_Passage shown_:
[Start of section]

Bayesian Statistics are a specific subset within the wider range of statistics. The definition of Bayesian Statistics is essentially that of evidence being expressed in what is known as Bayesian probabilities, which are probability calculations derived from the statistics, and are based on ‘degrees of belief’. These calculations take in to account previous knowledge of events as well as accumulated experiences. 

Bayesian Statistics are based on Bayes’ theorem (also known as Bayes’ rule or Bayes’ Law), named after Thomas Bayes, whose work in the 18th Century showed how to update beliefs based on new evidence. This theorem is a way to calculate the probability of something happening when faced with one or multiple pieces of evidence. Bayes’ Theorem is important as it allows researchers to base calculations on probabilities rather than exact counts, while it is often the case that there is no access to the counts, but researchers may know the probabilities.

Bayesian Statistics can often determine results that would initially seem counterintuitive to an initial understanding.

[End of section]

_Data section_:
[Start of section]

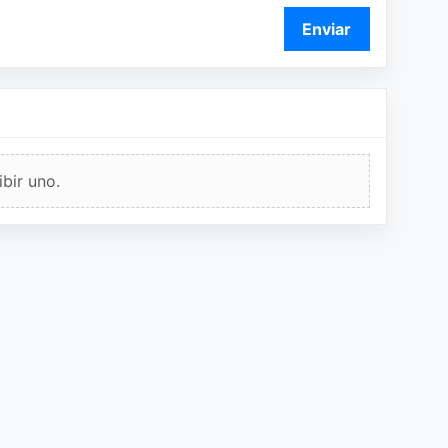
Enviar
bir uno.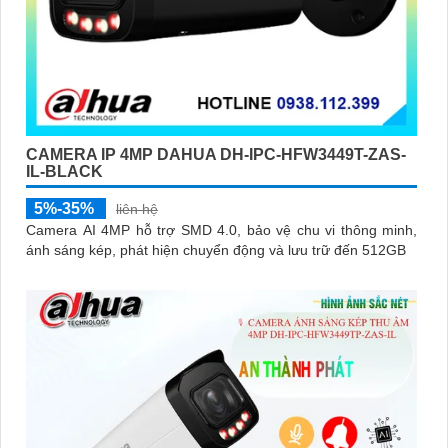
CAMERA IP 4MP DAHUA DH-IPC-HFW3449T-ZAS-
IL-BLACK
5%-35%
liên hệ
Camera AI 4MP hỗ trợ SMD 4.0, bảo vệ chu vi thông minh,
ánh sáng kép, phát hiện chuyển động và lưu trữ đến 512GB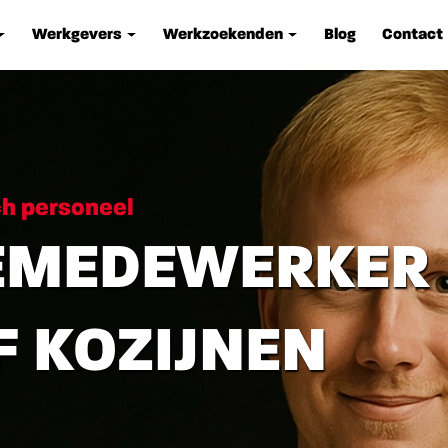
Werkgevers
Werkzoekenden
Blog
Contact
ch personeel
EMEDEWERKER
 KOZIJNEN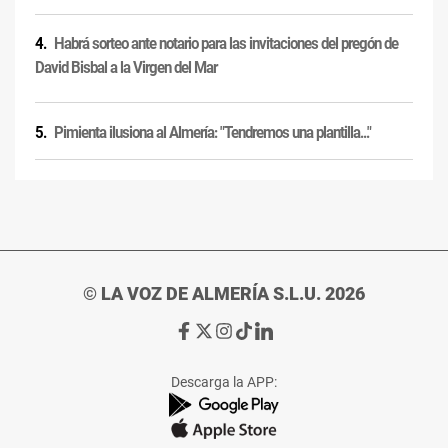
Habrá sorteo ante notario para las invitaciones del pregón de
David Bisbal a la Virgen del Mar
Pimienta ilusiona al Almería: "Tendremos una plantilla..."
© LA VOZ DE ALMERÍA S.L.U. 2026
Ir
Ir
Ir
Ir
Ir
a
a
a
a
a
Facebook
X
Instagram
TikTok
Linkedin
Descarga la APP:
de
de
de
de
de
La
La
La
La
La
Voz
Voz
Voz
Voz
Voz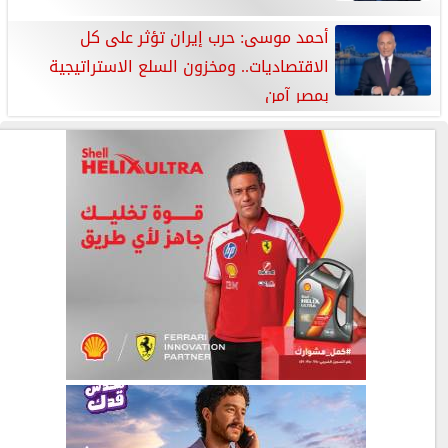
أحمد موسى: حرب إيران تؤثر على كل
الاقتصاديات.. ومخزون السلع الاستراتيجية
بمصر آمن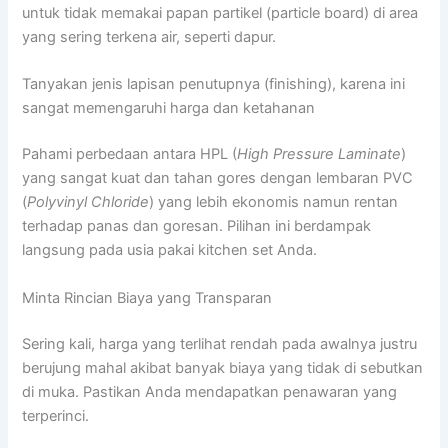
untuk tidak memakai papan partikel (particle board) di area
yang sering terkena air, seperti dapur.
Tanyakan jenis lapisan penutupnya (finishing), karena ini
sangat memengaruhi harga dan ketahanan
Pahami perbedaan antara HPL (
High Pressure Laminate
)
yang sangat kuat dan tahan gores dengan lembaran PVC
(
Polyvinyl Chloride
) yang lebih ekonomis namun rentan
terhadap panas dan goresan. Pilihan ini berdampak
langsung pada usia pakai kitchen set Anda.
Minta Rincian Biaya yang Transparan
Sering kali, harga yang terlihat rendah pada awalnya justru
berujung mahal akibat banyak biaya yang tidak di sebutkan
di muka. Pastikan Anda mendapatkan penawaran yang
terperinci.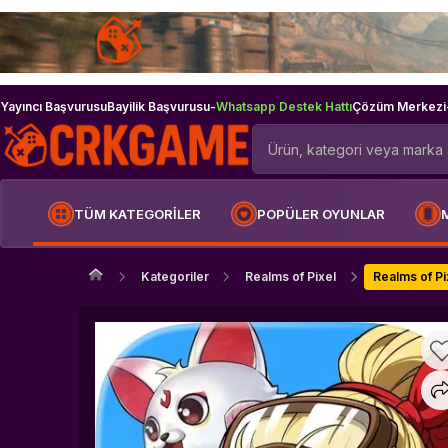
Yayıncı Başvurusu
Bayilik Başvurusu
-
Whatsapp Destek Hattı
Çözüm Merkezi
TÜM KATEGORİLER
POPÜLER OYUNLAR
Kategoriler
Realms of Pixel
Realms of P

[End of section]
[Start of section]

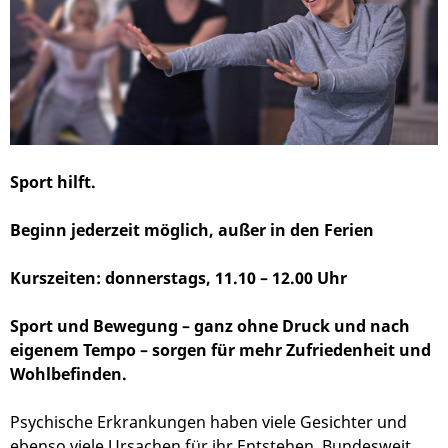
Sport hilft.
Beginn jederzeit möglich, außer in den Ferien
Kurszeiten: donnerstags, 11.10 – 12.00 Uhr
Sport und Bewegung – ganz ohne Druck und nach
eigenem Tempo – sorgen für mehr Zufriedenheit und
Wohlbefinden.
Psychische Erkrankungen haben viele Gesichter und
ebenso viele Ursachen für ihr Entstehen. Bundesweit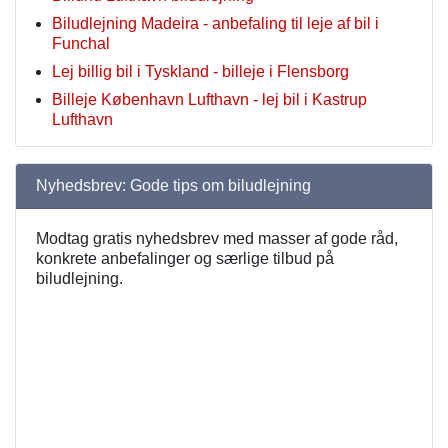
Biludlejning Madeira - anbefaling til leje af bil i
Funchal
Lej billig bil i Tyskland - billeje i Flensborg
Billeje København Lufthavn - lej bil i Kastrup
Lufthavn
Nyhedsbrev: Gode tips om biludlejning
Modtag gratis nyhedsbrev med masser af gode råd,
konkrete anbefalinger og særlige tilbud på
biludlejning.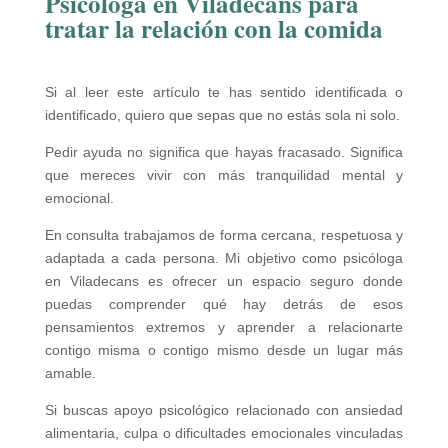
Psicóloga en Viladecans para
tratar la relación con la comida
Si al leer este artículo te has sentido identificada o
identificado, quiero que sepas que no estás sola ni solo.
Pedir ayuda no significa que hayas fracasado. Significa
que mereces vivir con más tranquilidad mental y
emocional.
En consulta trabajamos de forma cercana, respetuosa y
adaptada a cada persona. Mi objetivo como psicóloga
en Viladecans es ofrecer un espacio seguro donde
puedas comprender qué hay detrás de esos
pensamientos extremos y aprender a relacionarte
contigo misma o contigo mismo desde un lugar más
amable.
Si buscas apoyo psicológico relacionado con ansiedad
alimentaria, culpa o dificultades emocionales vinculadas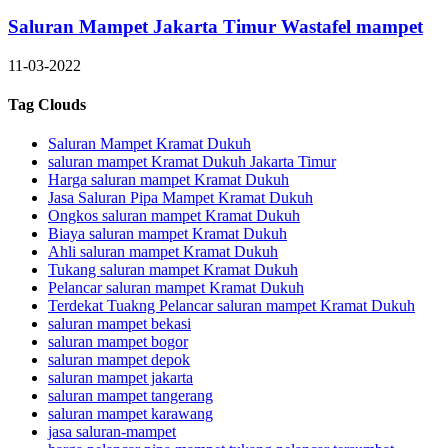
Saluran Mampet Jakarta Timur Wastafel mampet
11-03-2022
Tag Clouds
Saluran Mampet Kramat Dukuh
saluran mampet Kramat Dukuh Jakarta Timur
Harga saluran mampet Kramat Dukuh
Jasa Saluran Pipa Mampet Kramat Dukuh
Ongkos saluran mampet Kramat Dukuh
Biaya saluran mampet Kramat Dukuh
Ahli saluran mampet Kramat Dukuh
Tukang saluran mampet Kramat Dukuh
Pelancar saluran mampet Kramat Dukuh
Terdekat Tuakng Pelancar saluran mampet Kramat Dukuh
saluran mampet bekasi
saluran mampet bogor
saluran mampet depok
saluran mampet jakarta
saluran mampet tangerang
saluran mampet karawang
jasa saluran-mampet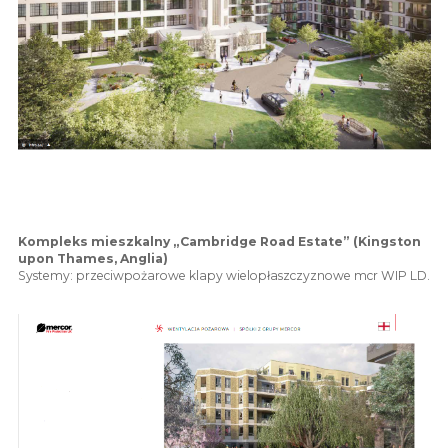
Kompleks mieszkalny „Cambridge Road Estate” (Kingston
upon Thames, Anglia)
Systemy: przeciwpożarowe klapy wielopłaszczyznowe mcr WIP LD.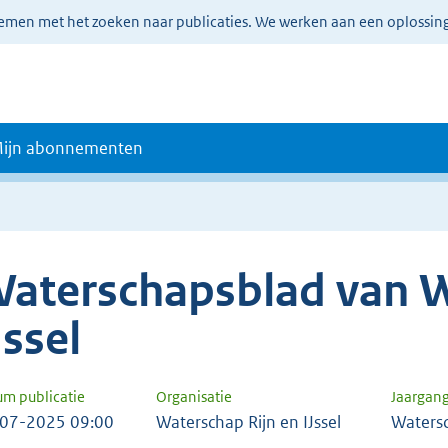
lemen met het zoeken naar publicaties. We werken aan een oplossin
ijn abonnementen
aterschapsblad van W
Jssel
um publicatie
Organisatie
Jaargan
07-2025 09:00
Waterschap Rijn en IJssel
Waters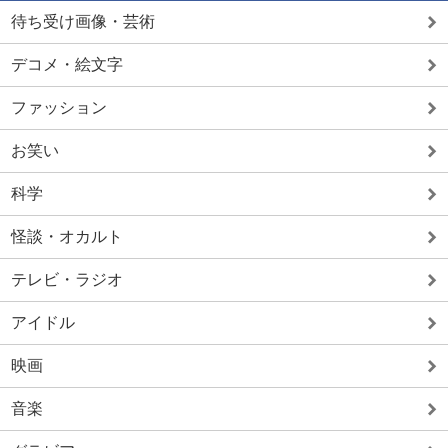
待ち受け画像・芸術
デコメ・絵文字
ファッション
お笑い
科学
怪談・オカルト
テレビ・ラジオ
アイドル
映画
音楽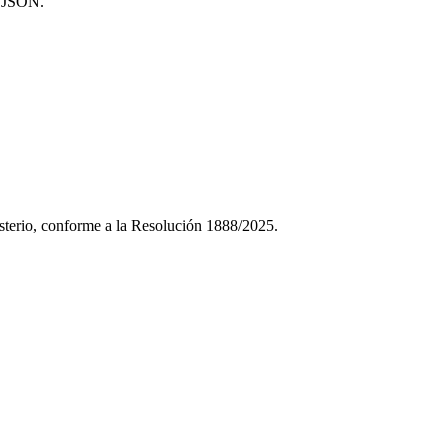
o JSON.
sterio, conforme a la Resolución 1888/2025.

[End of section]

Rewrite the passage on Bayesian Statistics from "Bayesian Statistics are based" up to and including "an initial understanding.", changing "researchers" to "scientists". Work from the passage on Bayesian Statistics alone, not from the records.

_Written answer_:
Bayesian Statistics are based on Bayes’ theorem (also known as Bayes’ rule or Bayes’ Law), named after Thomas Bayes, whose work in the 18th Century showed how to update beliefs based on new evidence. This theorem is a way to calculate the probability of something happening when faced with one or multiple pieces of evidence. Bayes’ Theorem is important as it allows scientists to base calculations on probabilities rather than exact counts, while it is often the case that there is no access to the counts, but scientists may know the probabilities.

Bayesian Statistics can often determine results that would initially seem counterintuitive to an initial understanding.